End of Life Care: Achieving dignity for those with dementia
Messages for practice
- People with dementia need support to die well, where and how they wish.
- Care staff need the knowledge and skills to provide good dementia care and good end of life care.
- Recognising the signs of end of life and avoiding unnecessary interventions is important.
- Advance care planning can help make sure the individuals' wishes are respected at a time when they may not be able to express them.
- The Gold Standards Framework helps care staff look holistically at the needs of the person and their family.
- The Liverpool Care Pathway provides an outline of best practice in care during the final days and hours of a person's life.
- The reassurance that someone will be helped to die well with dementia is an important aspect of living well with dementia for both the person and their family.
What is the video about?
This film illustrates the steps involved in supporting a person with dementia to die well, through the experience of Mairead Smart and her family.
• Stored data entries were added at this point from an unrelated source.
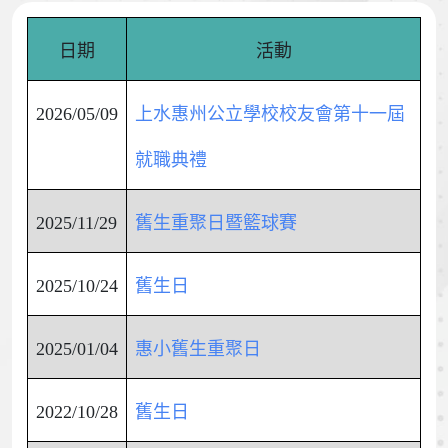
日期
活動
2026/05/09
上水惠州公立學校校友會第十一屆
就職典禮
2025/11/29
舊生重聚日暨籃球賽
2025/10/24
舊生日
2025/01/04
惠小舊生重聚日
2022/10/28
舊生日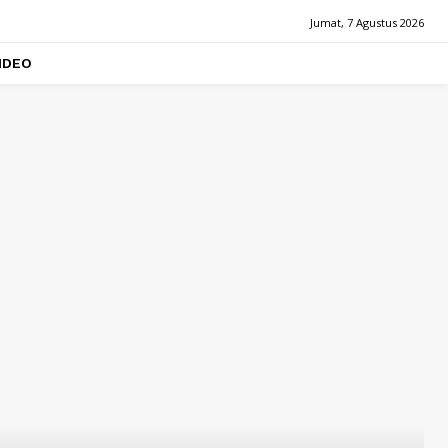
Jumat, 7 Agustus 2026
IDEO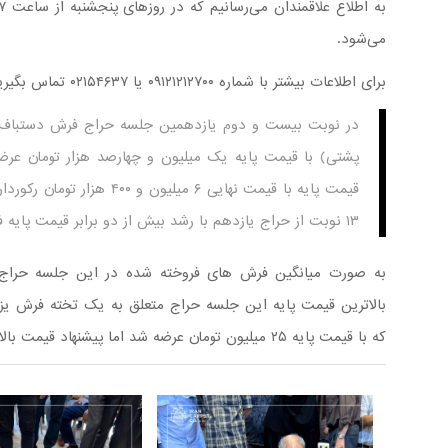
می‌شود.
برای اطلاعات بیشتر با شماره ۰۹۱۲۱۲۱۲۷۰۰ یا ۰۲۱۵۴۶۳۷ تماس بگیرید.
در نوبت بیست و دوم یازدهمین جلسه حراج فرش دستباف،
پشتی) با قیمت پایه یک میلیون و چهارصد هزار تومان عرض
قیمت پایه با قیمت نهایی ۶ می
۱۳ نوبت از حراج یازدهم با رشد بیش از دو برابر قیمت پایه فروخته شدند.
بالاترین قیمت پایه این جلسه حراج متعلق به یک تخته فرش ی
که با قیمت پایه ۲۵ میلیون تومان عرضه شد اما پیشنهاد قیمت بالاتری را ثبت نکرد.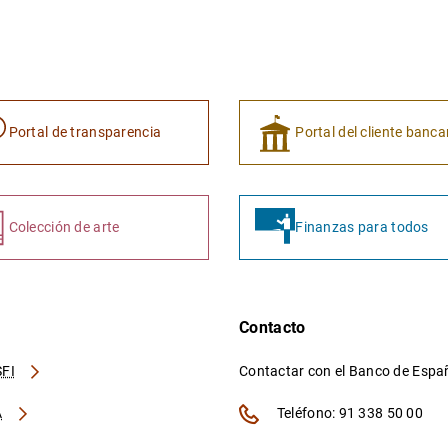
Portal de transparencia
Portal del cliente banca
Colección de arte
Finanzas para todos
Contacto
FI
Contactar con el Banco de Esp
A
Teléfono: 91 338 50 00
It is crucial to recognise when a person with dementia enters the final weeks and days of their life and to respond with support that avoids unnecessary interventions and reflects the wishes of the individual and their family. Person centred care, advance care planning, the Gold Standards Framework and the Liverpool Care Pathway can all help care staff to deliver good dementia care and good end of life care.
Who will find this useful?
All care staff supporting people with dementia; staff in palliative care services; social workers; GPs and other health professionals; people with dementia and carers; commissioners and regulators.